The fund, whose longtime partner Paul Hilal received his M.B.A. from Columbia in 1992 and sits on the business school’s board, is among the highest-profile activists, with recent wins at Allergan Inc. and Zoetis Inc. It recruits from the school and sponsors an annual contest challenging Columbia students to come up with an activist thesis to improve operations at a public company.

The 2015 winners got a private dinner with Mr. Ackman in May. In the backroom at Maysville, a Southern-inspired restaurant in Manhattan, the students peppered him with questions, and he peppered them back.

“There’s definitely excitement around these guys and what they do,” said Lance Cannon, who graduated from UCLA Anderson School of Management in June. The 33-year-old organized a student outing to Red Mountain Capital Partners LLC, a local small-cap activist hedge fund, in May, during which students asked associates about their career trajectories and how the firm picks its targets. In part, he said, students are lured by the chance to have more of an impact by investing directly in companies.

They are part of a broader shift of young Wall Streeters away from careers in banking and toward areas that offer higher pay and more freedom. New regulations have hampered big banks’ ability to sink their own money into investments—a boon to hedge funds, private-equity shops and venture capitalists looking for talent.

Partly to meet student demand, b-school administrators say they’re inviting more activists to speak on campus. Columbia and Stanford have hosted Mr. Loeb and David Einhorn of Greenlight Capital Inc., respectively. In January, Sally Blount, Kellogg’s dean, hosted Jeff Ubben, chief executive of ValueAct Capital LP and a Kellogg alum, for an interview in front of a packed hall of students.

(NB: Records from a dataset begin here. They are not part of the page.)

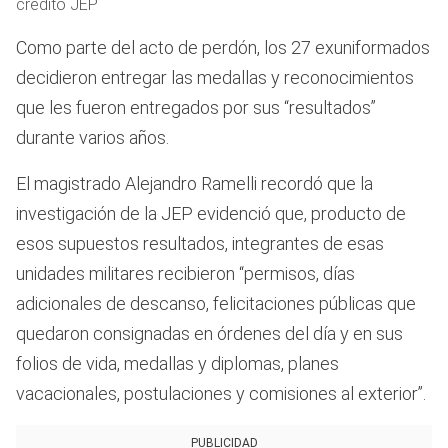
crédito JEP
Como parte del acto de perdón, los 27 exuniformados
decidieron entregar las medallas y reconocimientos
que les fueron entregados por sus “resultados”
durante varios años.
El magistrado Alejandro Ramelli recordó que la
investigación de la JEP evidenció que, producto de
esos supuestos resultados, integrantes de esas
unidades militares recibieron “permisos, días
adicionales de descanso, felicitaciones públicas que
quedaron consignadas en órdenes del día y en sus
folios de vida, medallas y diplomas, planes
vacacionales, postulaciones y comisiones al exterior”.
PUBLICIDAD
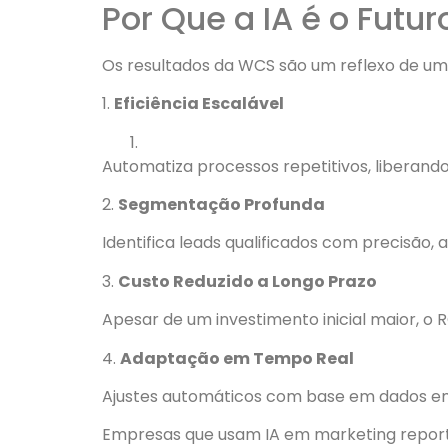
Por Que a IA é o Futu
Os resultados da WCS são um reflexo de uma t
1.
Eficiência Escalável
Automatiza processos repetitivos, liberand
2.
Segmentação Profunda
Identifica leads qualificados com precisão
3.
Custo Reduzido a Longo Prazo
Apesar de um investimento inicial maior, 
4.
Adaptação em Tempo Real
Ajustes automáticos com base em dados e
Empresas que usam IA em marketing repo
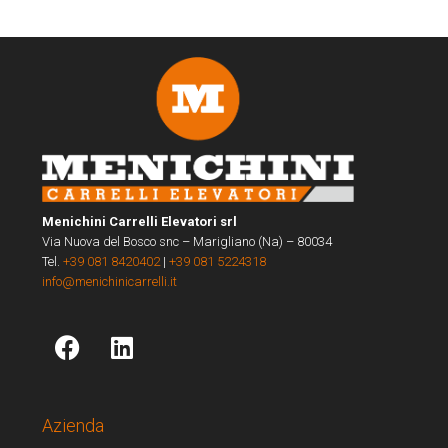
Menichini Carrelli Elevatori srl
Via Nuova del Bosco snc – Marigliano (Na) – 80034
Tel.
+39 081 8420402
|
+39 081 5224318
info@menichinicarrelli.it
Azienda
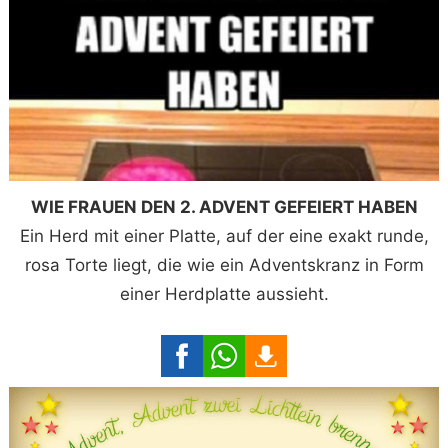
WIE FRAUEN DEN 2. ADVENT GEFEIERT HABEN
Ein Herd mit einer Platte, auf der eine exakt runde,
rosa Torte liegt, die wie ein Adventskranz in Form
einer Herdplatte aussieht.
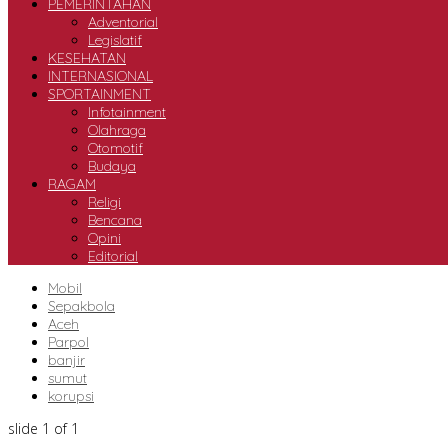
PEMERINTAHAN
Adventorial
Legislatif
KESEHATAN
INTERNASIONAL
SPORTAINMENT
Infotainment
Olahraga
Otomotif
Budaya
RAGAM
Religi
Bencana
Opini
Editorial
Mobil
Sepakbola
Aceh
Parpol
banjir
sumut
korupsi
slide
1
of 1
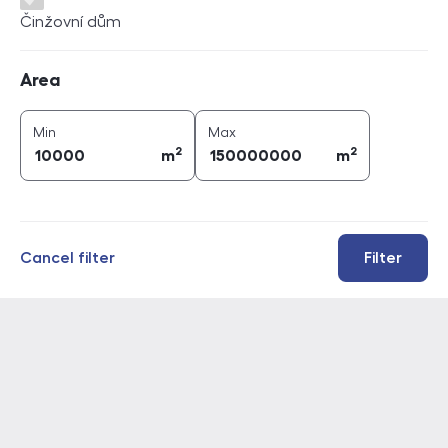
Činžovní dům
Area
Area
2
2
area (
m
)
area (
m
)
Min
Max
2
2
m
m
Cancel filter
Filter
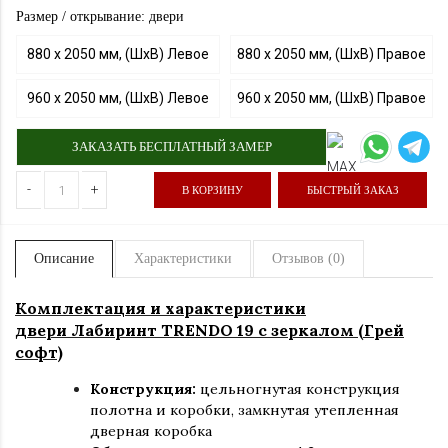
Размер / открывание: двери
880 х 2050 мм, (ШхВ) Левое
880 х 2050 мм, (ШхВ) Правое
960 х 2050 мм, (ШхВ) Левое
960 х 2050 мм, (ШхВ) Правое
ЗАКАЗАТЬ БЕСПЛАТНЫЙ ЗАМЕР
-
+
В КОРЗИНУ
БЫСТРЫЙ ЗАКАЗ
Описание
Характеристики
Отзывов (0)
Комплектация и характеристики
двери Лабиринт TRENDO 19 с зеркалом (Грей
софт)
Конструкция:
цельногнутая конструкция
полотна и коробки
,
замкнутая утепленная
дверная коробка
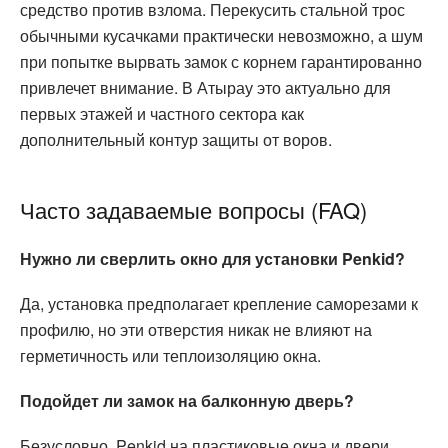
средство против взлома. Перекусить стальной трос
обычными кусачками практически невозможно, а шум
при попытке вырвать замок с корнем гарантированно
привлечет внимание. В Атырау это актуально для
первых этажей и частного сектора как
дополнительный контур защиты от воров.
Часто задаваемые вопросы (FAQ)
Нужно ли сверлить окно для установки Penkid?
Да, установка предполагает крепление саморезами к
профилю, но эти отверстия никак не влияют на
герметичность или теплоизоляцию окна.
Подойдет ли замок на балконную дверь?
Безусловно. Penkid на пластиковые окна и двери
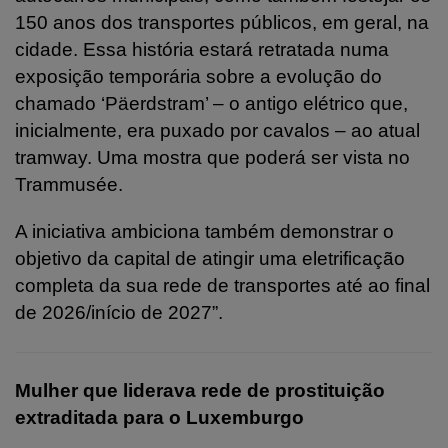
150 anos dos transportes públicos, em geral, na
cidade. Essa história estará retratada numa
exposição temporária sobre a evolução do
chamado ‘Päerdstram’ – o antigo elétrico que,
inicialmente, era puxado por cavalos – ao atual
tramway. Uma mostra que poderá ser vista no
Trammusée.
A iniciativa ambiciona também demonstrar o
objetivo da capital de atingir uma eletrificação
completa da sua rede de transportes até ao final
de 2026/início de 2027”.
Mulher que liderava rede de prostituição
extraditada para o Luxemburgo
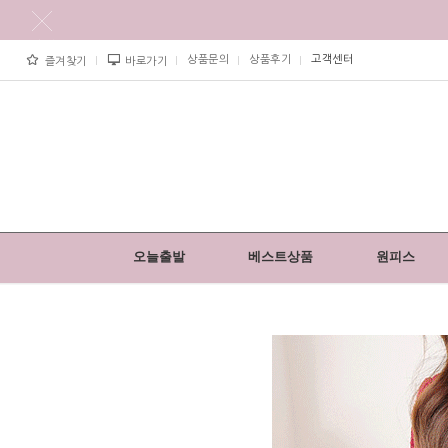
상품문의
상품후기
고객센터
즐겨찾기
바로가기
오늘출발
베스트상품
원피스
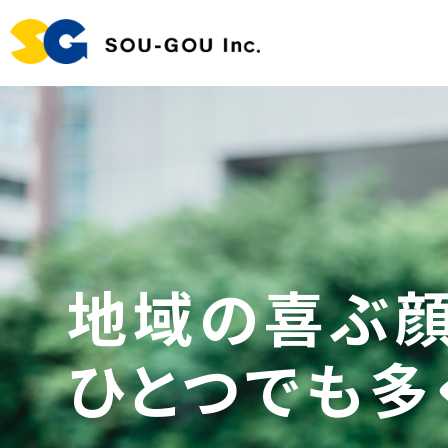
地域の喜ぶ顔
ひとつでも多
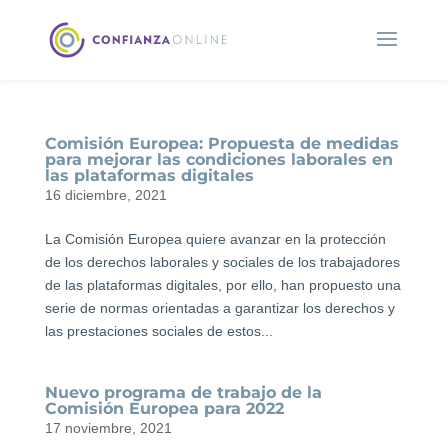
Comisión Europea: Propuesta de medidas
para mejorar las condiciones laborales en
las plataformas digitales
16 diciembre, 2021
La Comisión Europea quiere avanzar en la protección
de los derechos laborales y sociales de los trabajadores
de las plataformas digitales, por ello, han propuesto una
serie de normas orientadas a garantizar los derechos y
las prestaciones sociales de estos...
Nuevo programa de trabajo de la
Comisión Europea para 2022
17 noviembre, 2021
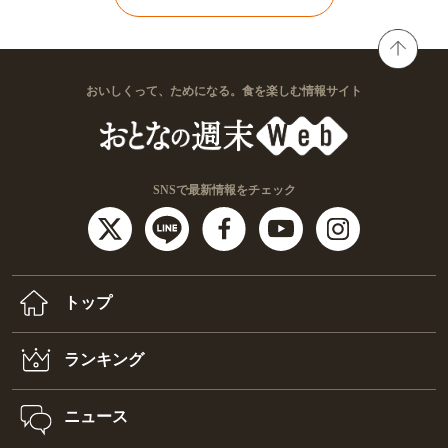
おいしくって、ためになる。食を楽しむ情報サイト
SNSで最新情報をチェック
トップ
ランキング
ニュース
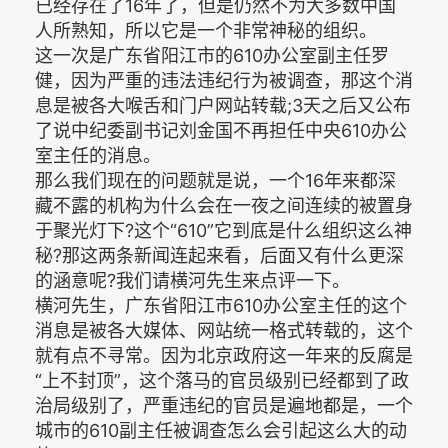
已经存在了16年了，但是仍然不为大多数中国
人所熟知，所以它是一个非常神秘的组织。
这一次是广东省阳江市的610办公室副主任罗
健，因为严重的违法违纪行为被调查，那这个消
息是被各大喉舌和门户网站转载;3天之后又公布
了说中纪委副书记刘金国不再担任中央610办公
室主任的消息。
那么我们现在的问题就是说，一个16年来都深
藏不露的机构为什么会在一夜之间连续的被置身
于聚光灯下?这个“610”它到底是什么组织这么神
秘?那这两条新闻连起来看，后面又有什么更深
的涵意呢?我们请横河先生来点评一下。
横河先生，广东省阳江市610办公室主任的这个
消息是被各大媒体、网站统一格式转载的，这个
就有点不寻常。因为北京政府这一年来的反腐是
“上不封顶”，这个落马的官员级别已经都到了政
治局级别了，严重违纪的官员是遍地都是，一个
城市的610副主任被调查怎么会引起这么大的动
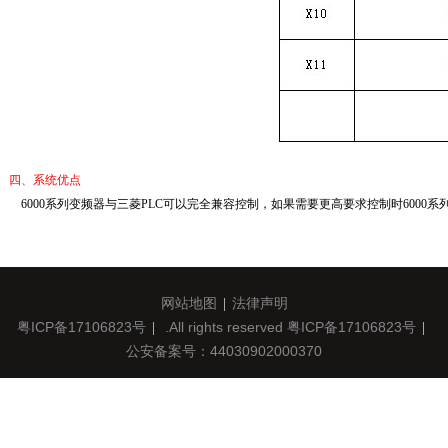
四、
系统优点
6000系列变频器与三菱PLC可以完全兼容控制，如果需要更高要求控制时600
网站地图
法律声明
粤ICP备17106823号
.All rights reserved
粤ICP备17106823号
公安备案号：44030902000370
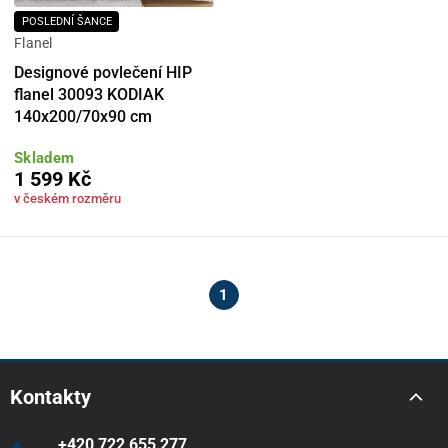
POSLEDNÍ ŠANCE
Flanel
Designové povlečení HIP
flanel 30093 KODIAK
140x200/70x90 cm
Skladem
1 599 Kč
v českém rozměru
1
Kontakty
+420 722 655 277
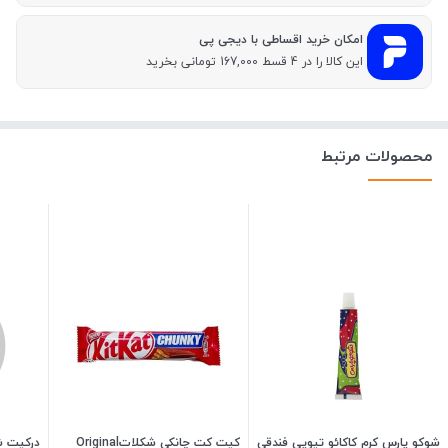
امکان خرید اقساطی با دیجی پی
این کالا را در 4 قسط 167,000 تومانی بخرید
محصولات مرتبط
شوکو پارس کرم کاکائو تیوپی فندقی
کیت کت چانکی شکلاتOriginal
درکیت ش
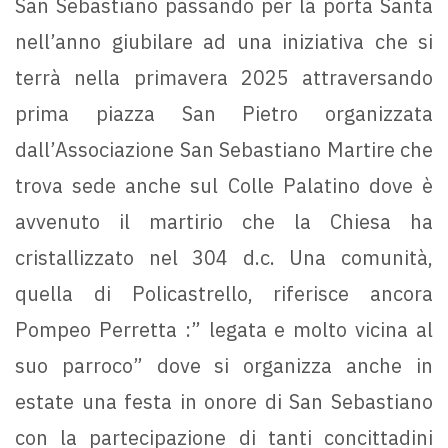
San Sebastiano passando per la porta Santa
nell’anno giubilare ad una iniziativa che si
terrà nella primavera 2025 attraversando
prima piazza San Pietro organizzata
dall’Associazione San Sebastiano Martire che
trova sede anche sul Colle Palatino dove è
avvenuto il martirio che la Chiesa ha
cristallizzato nel 304 d.c. Una comunità,
quella di Policastrello, riferisce ancora
Pompeo Perretta :” legata e molto vicina al
suo parroco” dove si organizza anche in
estate una festa in onore di San Sebastiano
con la partecipazione di tanti concittadini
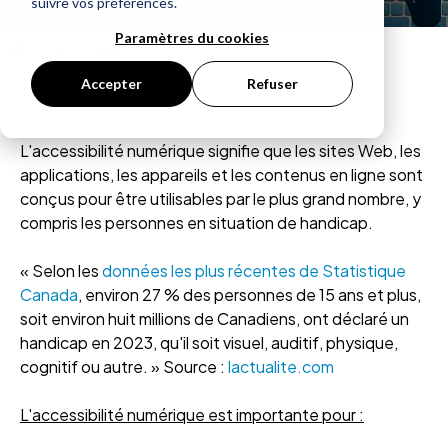
suivre vos préférences.
Paramètres du cookies
Accepter
Refuser
L'accessibilité numérique signifie que les sites Web, les
applications, les appareils et les contenus en ligne sont
conçus pour être utilisables par le plus grand nombre, y
compris les personnes en situation de handicap.
« Selon les
données les plus récentes de Statistique
Canada
, environ 27 % des personnes de 15 ans et plus,
soit environ huit millions de Canadiens, ont déclaré un
handicap en 2023, qu'il soit visuel, auditif, physique,
cognitif ou autre. » Source :
lactualite.com
L'accessibilité numérique est importante pour :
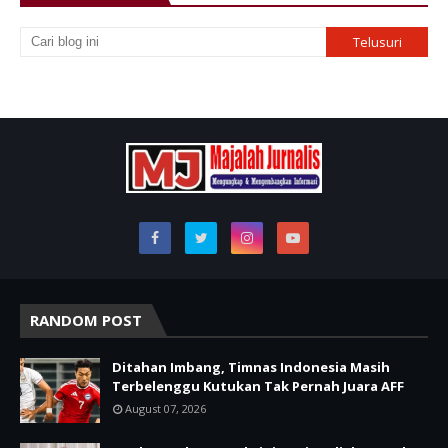
RANDOM POST
Ditahan Imbang, Timnas Indonesia Masih
Terbelenggu Kutukan Tak Pernah Juara AFF
August 07, 2026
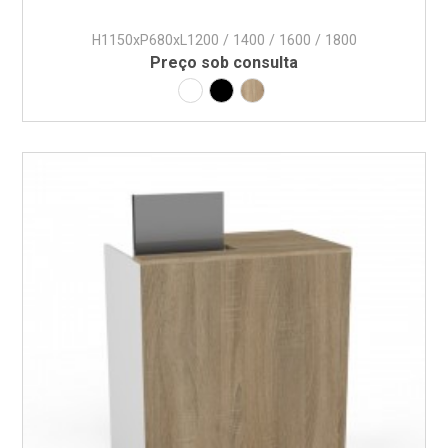
H1150xP680xL1200 / 1400 / 1600 / 1800
Preço sob consulta
Laminado Branco com Frente Lacado
Laminado Branco com Frente La
Laminado Branco com Frent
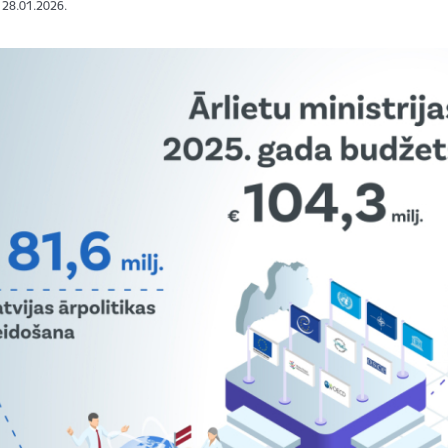
: 28.01.2026.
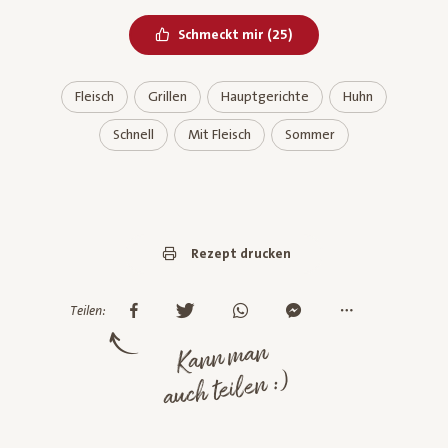
Bereits geliked
Schmeckt mir
(
25
)
Fleisch
Grillen
Hauptgerichte
Huhn
Schnell
Mit Fleisch
Sommer
Rezept drucken
Teilen:
Kann man
auch teilen :)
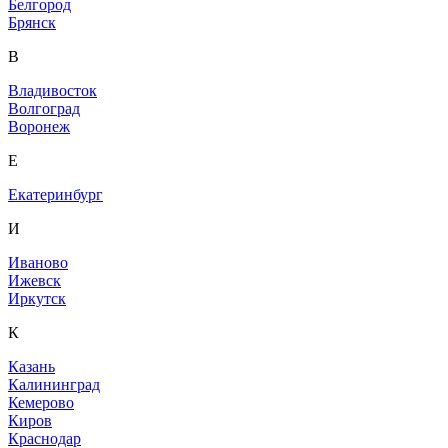
Белгород
Брянск
В
Владивосток
Волгоград
Воронеж
Е
Екатеринбург
И
Иваново
Ижевск
Иркутск
К
Казань
Калининград
Кемерово
Киров
Краснодар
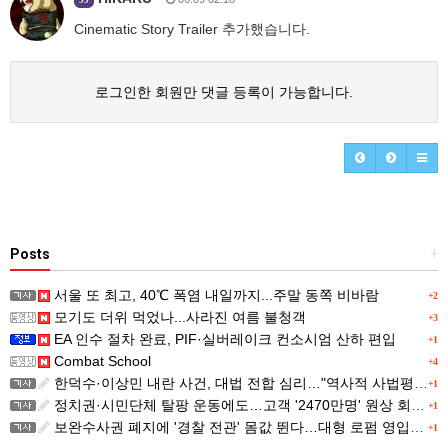
Cinematic Story Trailer 추가했습니다.
로그인한 회원만 댓글 등록이 가능합니다.
Posts
+
서울 또 최고, 40℃ 폭염 내일까지...주말 동쪽 비바람
+2
모기도 더위 먹었나...사라진 여름 불청객
+3
EA 인수 절차 완료, PIF·실버레이크 컨소시엄 산하 편입
+1
Combat School
+4
한덕수·이상민 내란 사건, 대법 전합 심리…"역사적 사법평가"(종합)
+1
정치권·시민단체 탈팡 운동에도…고객 '2470만명' 원상 회복, "고물가에 돌팡"
+1
보완수사권 폐지에 '경찰 전관' 몸값 뛴다…대형 로펌 영입전쟁
+1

Critics of activism say these investors chase quick profits and steer companies away from making the necessary investments for the future. In welcoming activists and their ideas, schools are glamorizing what can be a destructive process, said Lynn Stout, professor of corporate and business law at Cornell Law School.

“There’s plenty of evidence to support the view that activism does far more harm than good,” she said.

Still, it appears likely to remain a fixture of corporate life. The number of activist campaigns year-to-date has risen 63% since 2009, according to FactSet, and an influx of investor dollars have enabled activists to take on larger targets.

Activist ideas—chiefly, a focus on maximizing shareholder profits—have found supporters even among students bound for careers as corporate managers.

Matthew Preston, a rising junior at Indiana University’s Kelley School of Business undergraduate program, said he hopes to work at one of the major Wall Street banks, which cater mostly to corporate clients. These firms are increasingly advising companies to be their own activists by staying lean, rooting out waste and taking stock-boosting measures—and prioritizing the bottom line above all else.

“ ‘If I invest in this company, how can I make the biggest returns?’ Whatever career I end up going into, I’ll always have that in the back of my mind,” he said.

Harry Kraemer, professor of strategy at Kellogg, said business schools must prepare aspiring executives to keep a clear head when an activist calls. “There’s nothing to be emotional about,” he said. “Activists are just one more group of constituents you deal with in leading a company.”